Getting Communal With Books

It’s always hard to explain to people why sharing stuff online is so powerful. For one thing it’s getting easier, with del.icio.us etc. But the real power is in being able to harness the wisdom of others in finding stuff. Simply put, it’s the online equivalent of asking among your most knowledgeable acquaintances for helping in finding things — from a good barber to a good book, a good CD to a good funeral home. Anyone who has read The Tipping Point will know the importance of mavens (or was it connectors?) so it’s not rocket science that this is an amazing use of the Internet’s leverage. Why some people remain hostile to it baffles me.

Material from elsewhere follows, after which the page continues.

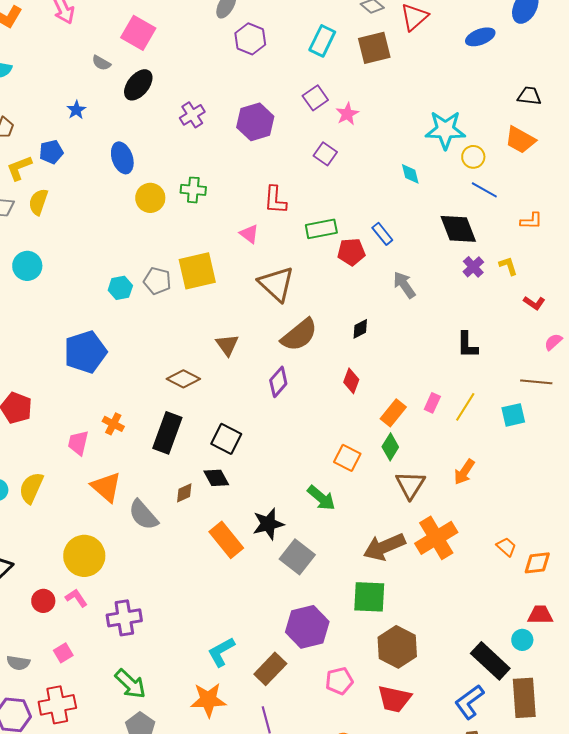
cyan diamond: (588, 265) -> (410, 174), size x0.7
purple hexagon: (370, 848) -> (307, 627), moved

Anyway, here’s another great communal sharing thing, written up well by Jim Regan: Do your own LibraryThing | csmonitor.com:

Book clubs and English classes notwithstanding, reading tends to be a predominantly solitary pastime, and truth be told, not many of us have ever considered listing the contents of our ‘personal libraries’ for either our own or anybody else’s entertainment. But the Internet keeps finding new ways of changing our habits, and LibraryThing appears poised to turn the cataloging of books into a form of communal recreation.

Definitely worth a read.

News: Six Degrees Reborn

 I think Friendster is probably a more dynamic version of this experiment, but it’s interesting anyway. Duncan J. Watts, author and Associate Professor of Sociology at Columbia, has launched an experiment to update the 1967 findings of social psychologist Stanley Milgram who coined the phrase ‘six degrees of separation’ by testing the hypothesis that members of any large social network would be connected to each other through short chains of intermediate acquaintances.
 
 
The test is basically to give folk a package and ask them to pass it onto someone who could deliver it by hand to the addressee. They then hand it onto someone they know who may be more likely to know that person, or someone who knows that person, etc etc. As Watts points out, Milgram’s experiment was flawed, and didn’t really prove the hypothesis. So it could be interesting. Sign up if you want to participate.
 
My tupennies worth: As Malcom Gladwell’s excellent “The Tipping Point” points out not all people are equal. Some folk know no-one (me) and some know everybody (my friends Grainne and Ditta) so in my case I’d just give the package to them.